**Requirement**. The answer is every line in the data below that contains the word "linejoin".

**Data excerpts**.
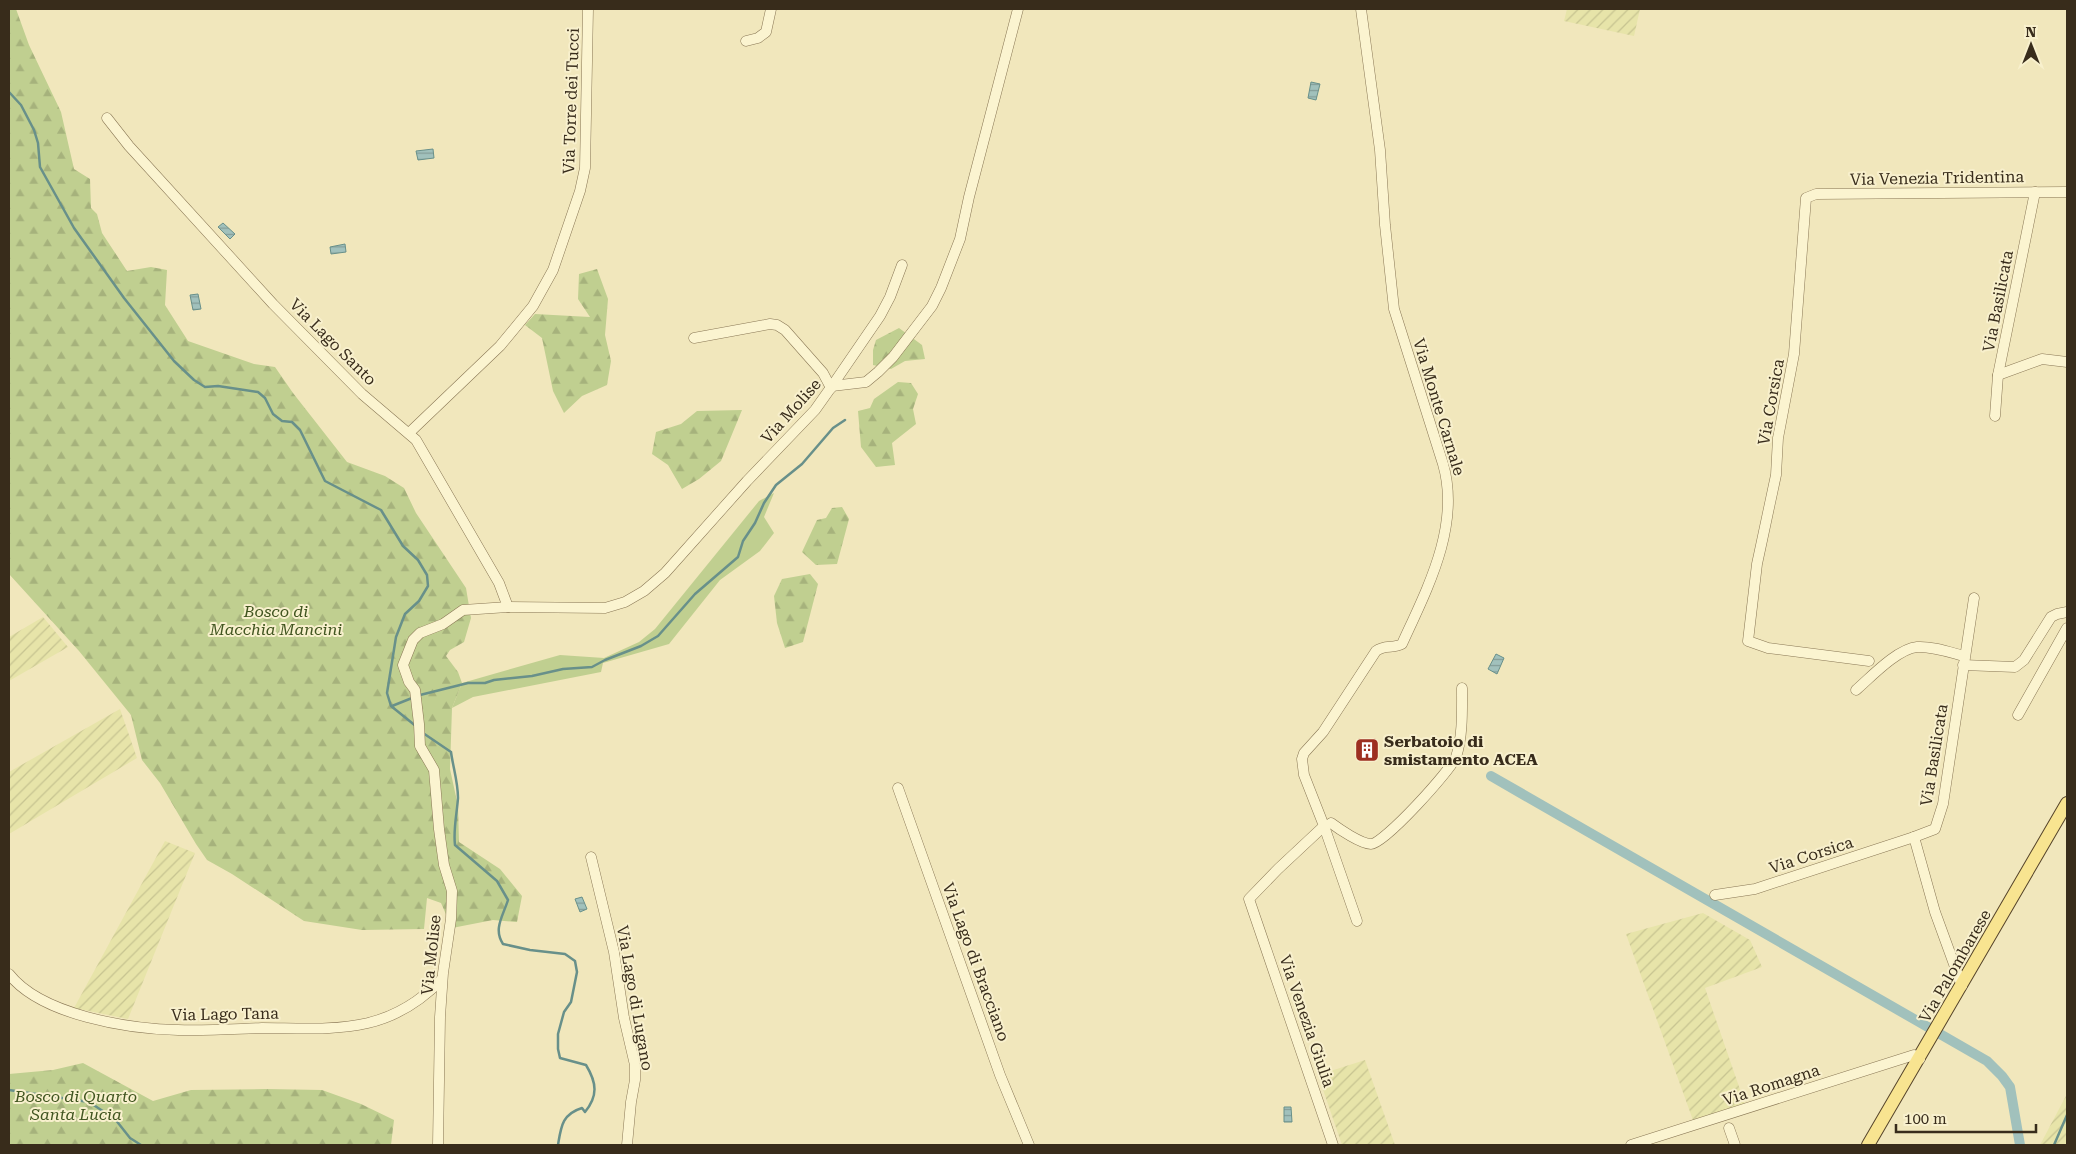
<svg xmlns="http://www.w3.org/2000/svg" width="2076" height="1154" font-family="'Roboto Serif',serif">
  <defs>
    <pattern id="farmland-furrows" width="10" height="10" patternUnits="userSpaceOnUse" patternTransform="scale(1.25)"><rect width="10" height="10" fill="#e7e4a9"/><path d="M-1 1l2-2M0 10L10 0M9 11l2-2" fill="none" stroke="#c7c491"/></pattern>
    <pattern id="forest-firs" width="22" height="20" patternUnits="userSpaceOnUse" patternTransform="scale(1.25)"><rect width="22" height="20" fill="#c0cf90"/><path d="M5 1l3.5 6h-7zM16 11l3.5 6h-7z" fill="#a6b27c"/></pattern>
    <pattern id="water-rules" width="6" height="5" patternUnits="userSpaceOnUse" patternTransform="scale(1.25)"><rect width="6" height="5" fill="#a1c1bc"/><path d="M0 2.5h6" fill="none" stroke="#849d98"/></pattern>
  </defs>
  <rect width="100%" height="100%" fill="#f1e7bc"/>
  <g fill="url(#farmland-furrows)">
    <polygon points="1567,9 1640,9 1634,36 1564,21"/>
    <polygon points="43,617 68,647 9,681 9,637"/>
    <polygon points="120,709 137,758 9,834 9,772"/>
    <polygon points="165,841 195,853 128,1019 74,1008"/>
    <polygon points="1703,913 1750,940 1762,967 1705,988 1745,1104 1694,1123 1626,934"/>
    <polygon points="1365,1060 1395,1145 1342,1145 1318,1075"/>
    <polygon points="2067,1094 2067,1145 2040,1145"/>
  </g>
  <polygon fill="#c0cf90" points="774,493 764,517 774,533 760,551 720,580 669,644 603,663 601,672 473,697 452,708 462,683 560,655 604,658 639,642 655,629 759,501"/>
  <g fill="url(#forest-firs)">
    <polygon points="9,9 16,9 29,45 61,112 74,169 90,179 91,208 97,214 102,233 127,271 151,267 167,270 165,305 188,341 254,364 275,367 293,393 347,462 385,476 404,488 416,513 466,588 471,618 464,642 450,650 446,656 458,672 462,683 452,708 450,769 458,806 459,842 500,869 522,896 517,922 493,920 452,928 441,903 427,898 424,929 362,930 304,921 232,874 207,860 196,844 160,783 142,760 131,715 79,651 9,574"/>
    <polygon points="597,269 608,299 605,335 611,361 607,385 582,396 564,413 553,391 542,338 525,325 535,314 590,317 578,299 579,274"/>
    <polygon points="899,328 922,345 925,359 905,361 891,369 873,365 873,350 876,340"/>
    <polygon points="898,382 911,383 918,394 913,409 916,424 892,443 895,465 876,467 861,447 858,411 870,408 874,399"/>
    <polygon points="742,410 721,461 699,479 682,489 668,465 652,454 656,432 681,424 697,411"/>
    <polygon points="842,507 849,519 837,564 816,565 802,552 817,520 826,518 832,508"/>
    <polygon points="810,574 818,584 803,642 785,648 777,623 774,596 782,579"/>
    <polygon points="83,1063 153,1101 191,1090 266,1089 322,1090 361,1104 394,1120 391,1145 9,1145 9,1074 53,1070"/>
  </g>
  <g fill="url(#water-rules)" stroke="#68908a">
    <polygon points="1311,82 1320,84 1316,100 1308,98"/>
    <polygon points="433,149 434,158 418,160 416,151"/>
    <polygon points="223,223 235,234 230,239 218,227"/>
    <polygon points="345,244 346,252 331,254 330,247"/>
    <polygon points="198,294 201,309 193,310 190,295"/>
    <polygon points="1496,654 1504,658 1497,674 1488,669"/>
    <polygon points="582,897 587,909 580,912 575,899"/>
    <polygon points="1284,1107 1291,1107 1292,1122 1284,1122"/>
  </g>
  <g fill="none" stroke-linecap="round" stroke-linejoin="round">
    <g stroke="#68908a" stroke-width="2.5">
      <polyline points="9,92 21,105 34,130 38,143 40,167 74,228 124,298 174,361 194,380 205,387 218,386 258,392 265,398 273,414 282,421 292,422 300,430 325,481 381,510 403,546 418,560 427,575 428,586 419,601 405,614 396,637 387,693 391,706 417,727"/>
      <polyline points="420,695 468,683 485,683 494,680 532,676 563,669 592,667 605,660 641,646 658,636 695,594 738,557 743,541 755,523 764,503 776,485 802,464 833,428 845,420"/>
      <polyline points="392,706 412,698"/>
      <path d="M423 733 451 752C453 767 458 782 458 798 457 813 453 830 455 845L497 881 508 900C503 916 493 929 503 944L530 950 565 954 575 961 577 972 571 1002 564 1012 558 1034V1049L560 1058 586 1065C597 1083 598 1096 585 1112L582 1108C562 1114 561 1127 558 1145"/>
      <polyline points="9,1090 89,1102 115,1119 130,1138 141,1145"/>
      <polyline points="2054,1145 2067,1115"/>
    </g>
    <polyline stroke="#a1c1bc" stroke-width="10" points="1491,776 1987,1061 2002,1076 2010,1087 2020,1145"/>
    <defs>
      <g id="minor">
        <polyline points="746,41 758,38 766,32 771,9"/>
        <polyline points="107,118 129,146 273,304 362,394 416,440 499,583 508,607"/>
        <polyline points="694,338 770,324 777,325 785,330 823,373 831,388"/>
        <polyline points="1998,375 2042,359 2067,362"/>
        <polyline points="832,386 880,316 890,297 902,265"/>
        <polyline points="1995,416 1998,375 2035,192"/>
        <polyline points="409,433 500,346 533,306 553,270 580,191 585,168 588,9"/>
        <polyline points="1869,661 1768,648 1748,641 1757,564 1776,475 1778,438 1794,354 1806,198 1816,194 2067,192"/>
        <polyline points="1963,665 2015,667 2024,660 2051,617 2057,614 2067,612"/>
        <path d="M1856 690C1871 677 1897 649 1917 647 1932 646 1949 652 1964 656"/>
        <polyline points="2018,715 2067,628"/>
        <polyline points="898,788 1000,1075 1029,1145"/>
        <path d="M1331 823C1339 829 1361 844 1371 844 1384 844 1451 770 1456 757 1463 736 1462 710 1462 688"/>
        <polyline points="1324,826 1357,921"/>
        <polyline points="591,857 614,952 624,1018 635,1065 635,1080 631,1102 627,1145"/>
        <polyline points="1715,895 1755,889 1914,837"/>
        <path d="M9 974C41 1015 128 1029 178 1030 206 1031 234 1029 262 1028 296 1028 334 1031 368 1023 397 1016 421 1001 442 979"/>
        <polyline points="1962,986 1935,912 1914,837 1935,829 1943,804 1974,598"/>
        <polyline points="1729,1128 1735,1145"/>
        <polyline points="438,1145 440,1017 443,973 451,919 452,891 444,865 439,829 434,770 420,746 419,724 415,690 409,682 403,665 413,640 420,633 443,624 463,610 508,607 605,608 625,602 644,591 665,573 747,481 815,410 832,386 866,382 878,372 893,357 932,306 941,288 960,239 969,197 1018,9"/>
        <path d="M1333 1145 1249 899 1278 869 1324 826 1304 775 1302 759 1304 753 1323 732 1376 651C1385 644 1393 649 1402 644 1427 589 1461 526 1443 464L1394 309 1385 225 1380 150 1361 9"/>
        <polyline points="1631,1145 1914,1055 1920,1059"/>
      </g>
      <polyline id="major" points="1868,1145 2067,803"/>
    </defs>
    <use href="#minor" stroke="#897755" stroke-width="11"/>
    <use href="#major" stroke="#56442a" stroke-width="14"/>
    <use href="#minor" stroke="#fbf4d0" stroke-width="10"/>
    <use href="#major" stroke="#f8e490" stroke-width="12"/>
  </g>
  <defs>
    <symbol id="building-square" viewBox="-11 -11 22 22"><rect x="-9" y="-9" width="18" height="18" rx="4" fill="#9d2f21" stroke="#f8f0cd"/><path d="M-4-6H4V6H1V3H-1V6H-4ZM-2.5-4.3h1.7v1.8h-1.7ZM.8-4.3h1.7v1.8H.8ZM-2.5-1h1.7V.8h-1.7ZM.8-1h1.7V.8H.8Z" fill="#fff"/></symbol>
  </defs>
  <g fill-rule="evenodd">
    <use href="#building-square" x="1353" y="736" width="28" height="28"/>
  </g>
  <g text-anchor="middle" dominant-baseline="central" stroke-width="4" stroke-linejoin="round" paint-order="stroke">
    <g font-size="16" fill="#382c1b" stroke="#f8f0cd">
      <text transform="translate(571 101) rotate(-88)">Via Torre dei Tucci</text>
      <text transform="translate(1937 178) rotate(-1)">Via Venezia Tridentina</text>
      <text transform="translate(1998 301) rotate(-79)">Via Basilicata</text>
      <text transform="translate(333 342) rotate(45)">Via Lago Santo</text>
      <text transform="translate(1771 402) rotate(-80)">Via Corsica</text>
      <text transform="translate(1439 407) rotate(73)">Via Monte Carnale</text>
      <text transform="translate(791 411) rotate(-48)">Via Molise</text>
      <text transform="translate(1934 755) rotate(-81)">Via Basilicata</text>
      <text transform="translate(1811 855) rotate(-18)">Via Corsica</text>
      <text transform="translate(431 955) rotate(-84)">Via Molise</text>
      <text transform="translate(976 962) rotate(70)">Via Lago di Bracciano</text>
      <text transform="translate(1955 966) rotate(-60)">Via Palombarese</text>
      <text transform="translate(635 998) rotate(80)">Via Lago di Lugano</text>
      <text transform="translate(225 1014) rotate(-1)">Via Lago Tana</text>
      <text transform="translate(1307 1021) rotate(71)">Via Venezia Giulia</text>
      <text transform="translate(1771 1085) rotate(-18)">Via Romagna</text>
    </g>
    <g font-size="16" font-style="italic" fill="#415520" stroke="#f8f0cd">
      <text x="276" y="611">Bosco di<tspan x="276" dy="18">Macchia Mancini</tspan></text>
      <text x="76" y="1096">Bosco di Quarto<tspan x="76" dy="18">Santa Lucia</tspan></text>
    </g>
    <g font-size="16" font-weight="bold" fill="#382c1b" stroke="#f8f0cd" text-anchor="start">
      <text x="1384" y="741">Serbatoio di<tspan x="1384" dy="18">smistamento ACEA</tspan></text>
    </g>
  </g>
  <rect width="2076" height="1154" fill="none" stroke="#382c1b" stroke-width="20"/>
  <g transform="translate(2031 45)" stroke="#f8f0cd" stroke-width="4" paint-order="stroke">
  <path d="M0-4L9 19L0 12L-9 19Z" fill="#382c1b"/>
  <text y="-8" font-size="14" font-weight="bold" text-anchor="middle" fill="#382c1b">N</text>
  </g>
  <path d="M1896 1124v8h140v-8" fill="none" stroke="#382c1b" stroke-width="2.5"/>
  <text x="1904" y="1124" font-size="15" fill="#382c1b" stroke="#f8f0cd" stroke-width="4" paint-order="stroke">100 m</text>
</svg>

**Expected answer**.
  <g fill="none" stroke-linecap="round" stroke-linejoin="round">
  <g text-anchor="middle" dominant-baseline="central" stroke-width="4" stroke-linejoin="round" paint-order="stroke">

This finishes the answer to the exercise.